Work request 1: Reproduce word for word the stretch of the musicology news page from "The musicology program" through "job well done!".

Extracted text:
↓

The musicology program proudly recognizes our fall 2018 graduates: Ph.D. recipients, Dr. Sarah Lucas and Dr. Hang Nguyen, and master’s degree recipients, Lily Gaetgaeow and C.A. Norling. Congratulations on a job well done!
The musicology faculty and students at the University of Iowa are looking forward to the fourth annual Iowa Musicology Day, to be held on April 14. The conference will be held in Room 2 (the Choral Room) of the Voxman Music Building. The conference is free and open to Iowans interested in musicology.
9:00 Registration and morning refreshments
Megan Small, University of Iowa, “On the Sunset Trail: The West in Iowa”
11:30- 1:00 Box Lunch (see below)
Marian Wilson Kimber, University of Iowa, “‘It’s up to the women’: Women’s Peace Songs for Eleanor Roosevelt in the 1930s”
Nathan Platte, University of Iowa, “Jazz and the Ethics of Authenticity in I Want to Live!”
3:30- 4:30 Session 5: Introduction to the Arthur and Miriam Canter Rare Book Room, Katie Buehner, Music Librarian, Rita Benton Music Library
More Conference Information
Wednesday, March 21, 4 pm, in Vox 2. In cooperation with the European Studies program of the University of Iowa, the Musicology and Music Theory Colloquium will present a special lecture by Anna Leonard, Lecturer and curator Curator of European Art at the Smart Museum of Art of the University of Chicago. Leonard specializes in 19th-century European art, particularly that of France and Belgium. Her research interests include Symbolism and Wagnerism, attention and modes of aesthetic experience, time in painting, and nationalism and internationalism. A primary area of scholarly focus has been the relations between visual art and music, which are the subject of a book she co-edited with musicologist Tim Shephard, The Routledge Companion to Music and Visual Culture (2014), the first comprehensive reference work in this field. She has published six exhibition catalogues at the Smart Museum, chapters in several edited volumes, and an article in the Art Bulletin. Leonard’s presentation is entitled “Present at the Creation: The Romantic Iconography of the Turned Canvas,” and the abstract follows.
Abstract: This paper addresses the motif of the turned canvas or canvas seen from the back, found in certain portraits of artists at work c. 1810–25, as a manifestation of Romantic theories of the work of art. The turned canvas invited beholders to complete the concealed work of art in their imaginations, just as artistic creation itself was viewed at the time as a largely internal process rather than a physical or manual one. My presentation explores the implications of these ideas for Romantic representations of artists at work. It pays special consideration to what were perceived to be the raw materials of creative inspiration, not just for painters but for composers as well. Evidence shows that the conception of painting as an imitation of nature—prevalent in classical aesthetics from the Renaissance onward, and particularly the seventeenth century—underwent significant revision in the Romantic period, drawing closer to non-mimetic processes of musical creation. The phenomenon of Beethoven portraiture is brought in to show how understandings of his compositional process not only influenced the representation of pictorial artists but also encouraged a redefinition of the work of art, following musical paradigms, as something essentially immaterial and even invisible.

↑

Excerpted records:
↓

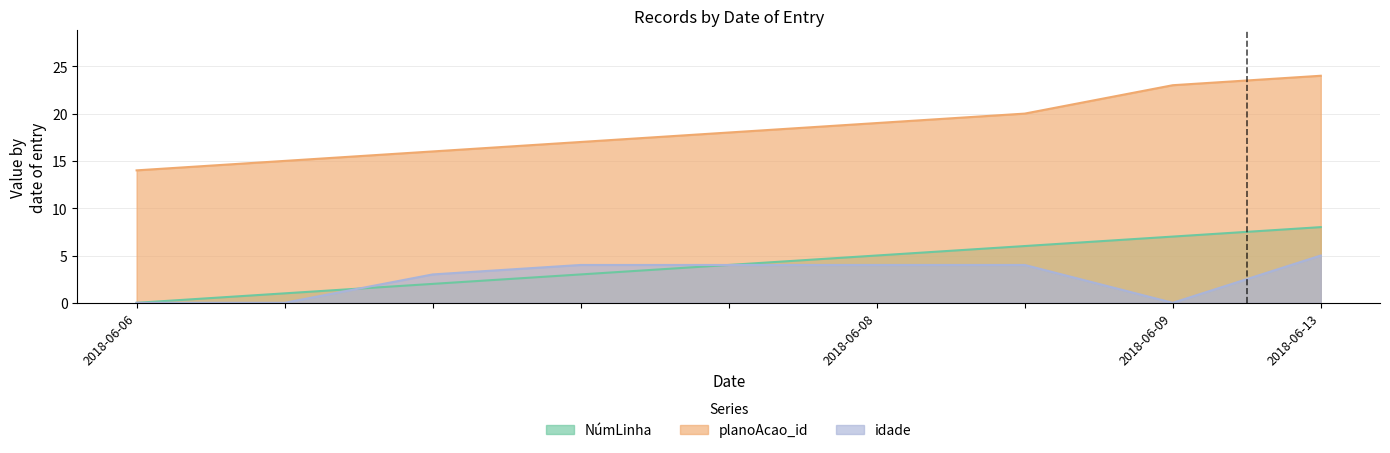

How many NúmLinha values are between 2 and 6?

5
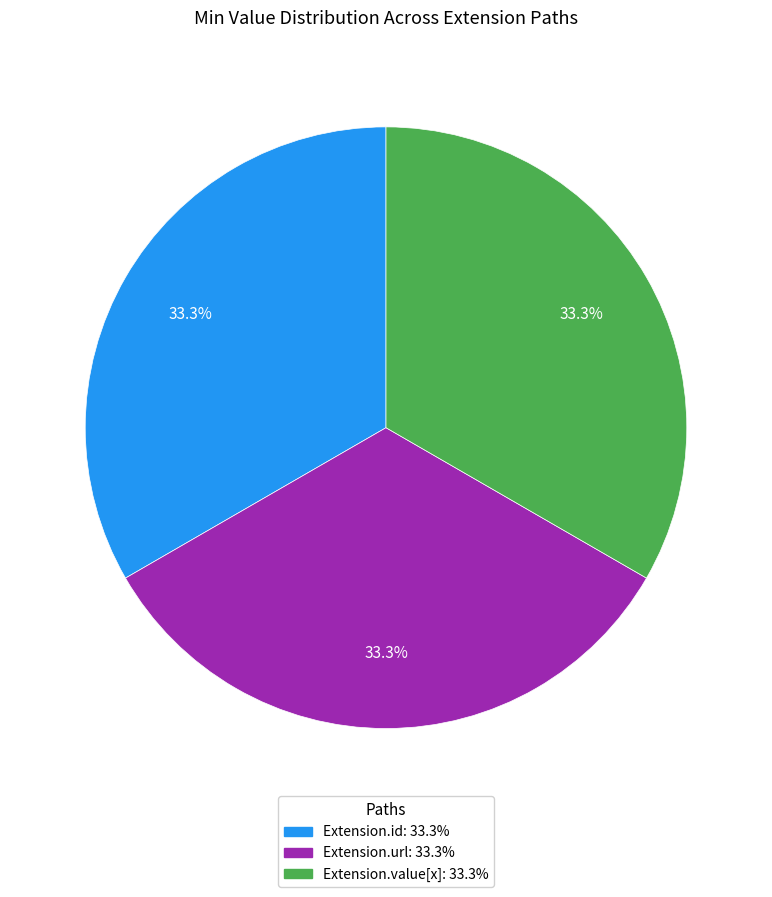

Does any single category account for the majority?

No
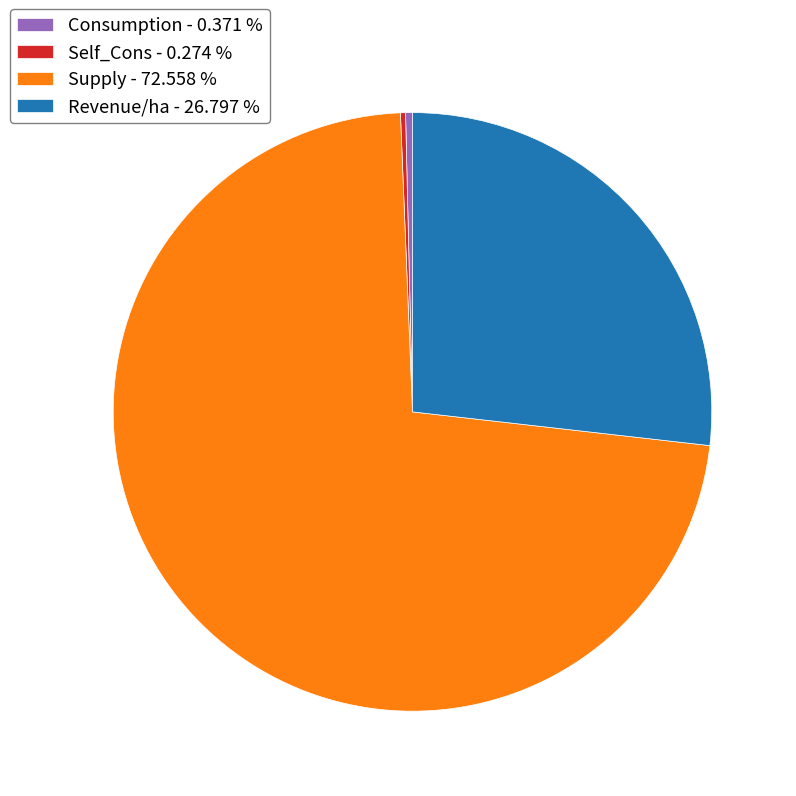

Approximately how many times larger is the value at Revenue/ha - 26.797 % compared to Supply - 72.558 %?

0.4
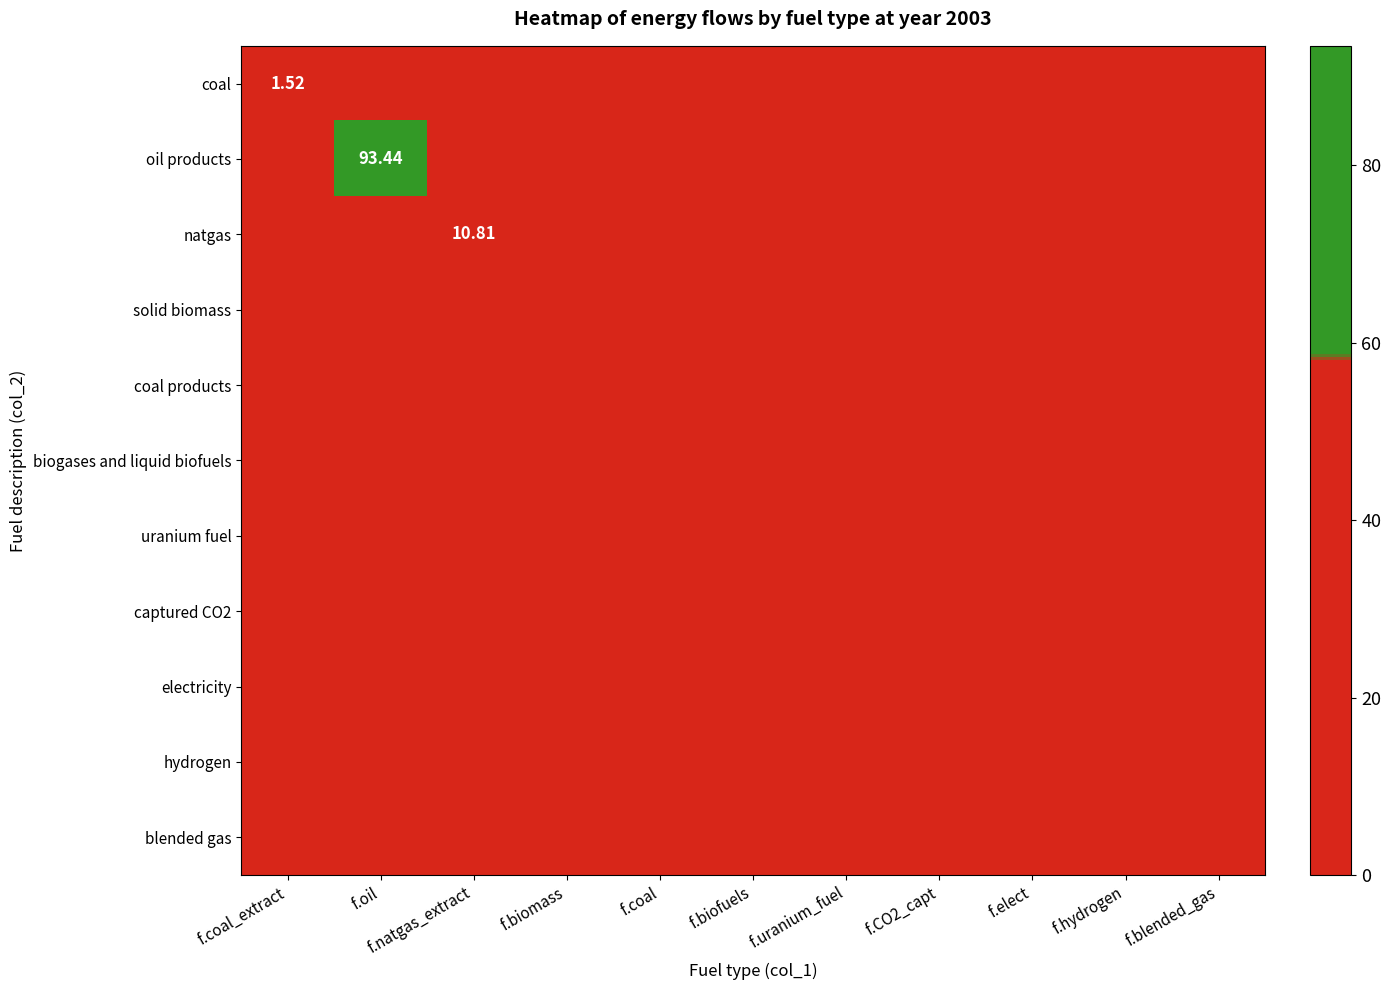

What is the highest value of the coal series?

1.5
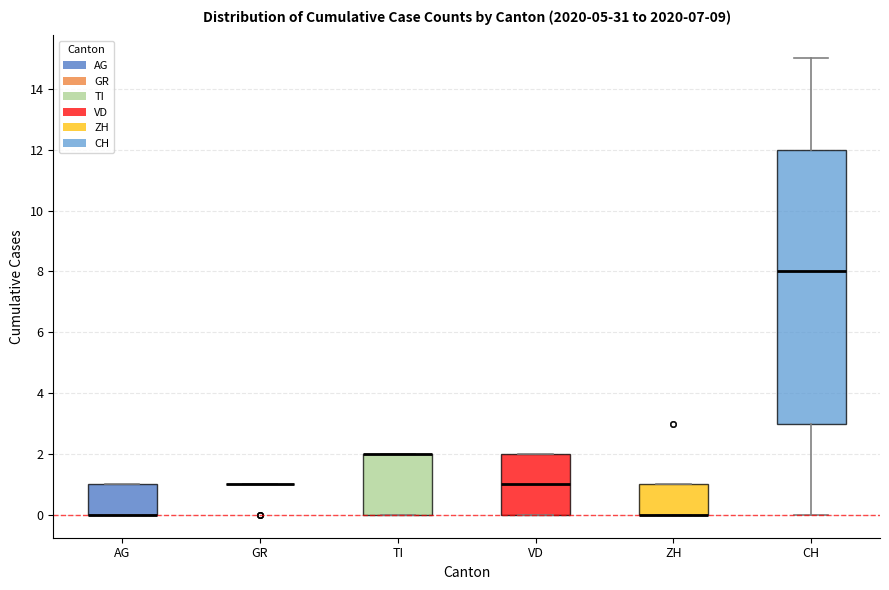

Where is the upper edge of the box for ZH on the y-axis? The values are not printed on the chart, so give them approximately, as read against the axis.

1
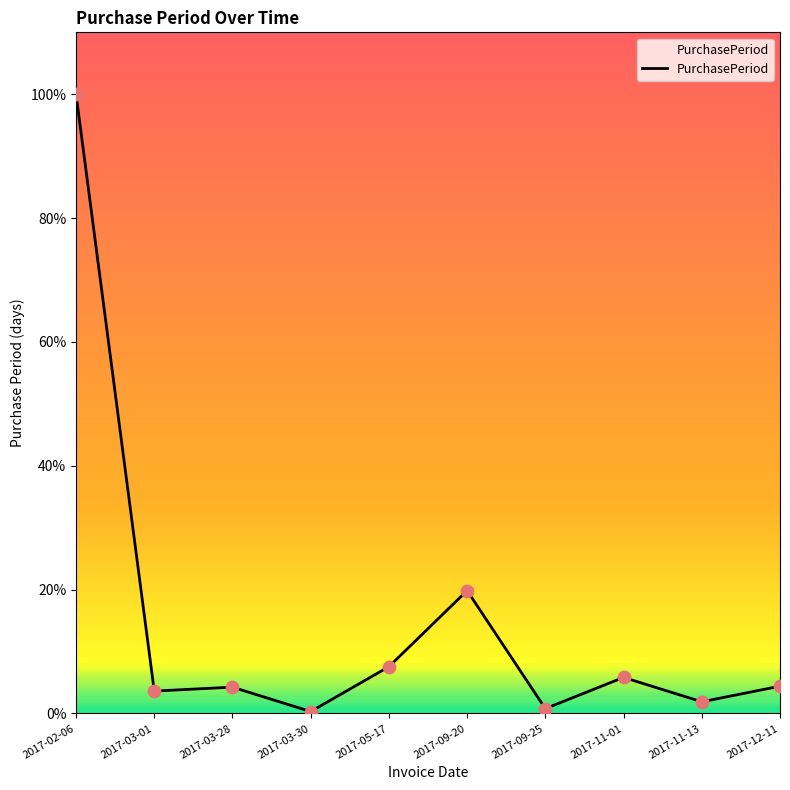

Does the chart have visible grid lines?

No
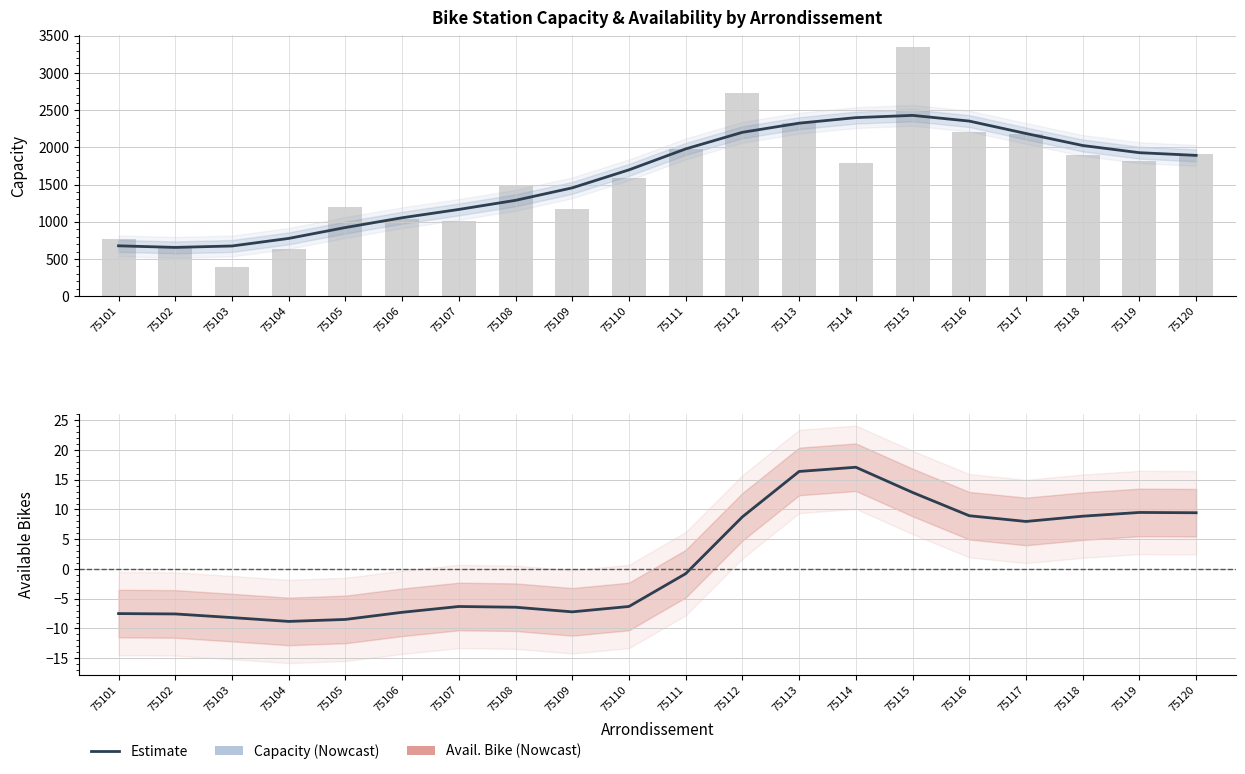

At which category does the chart reach its minimum across all series?

75104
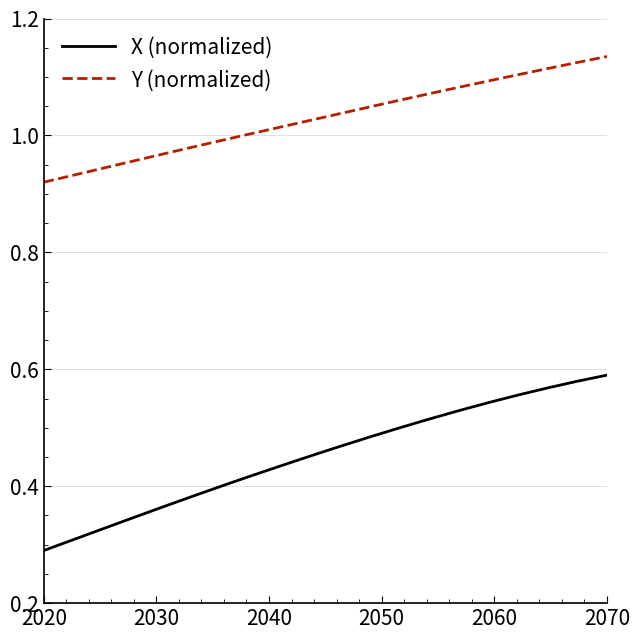

How many distinct data groups are displayed?

2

↑

Work request 2: Quote all of the chart rows above line for line, leaving the pictures out.

Task result 1:
The musicology program proudly recognizes our fall 2018 graduates: Ph.D. recipients, Dr. Sarah Lucas and Dr. Hang Nguyen, and master’s degree recipients, Lily Gaetgaeow and C.A. Norling. Congratulations on a job well done!

Task result 2:
How many NúmLinha values are between 2 and 6?

5

Does any single category account for the majority?

No

Approximately how many times larger is the value at Revenue/ha - 26.797 % compared to Supply - 72.558 %?

0.4

What is the highest value of the coal series?

1.5

Where is the upper edge of the box for ZH on the y-axis? The values are not printed on the chart, so give them approximately, as read against the axis.

1

Does the chart have visible grid lines?

No

At which category does the chart reach its minimum across all series?

75104

How many distinct data groups are displayed?

2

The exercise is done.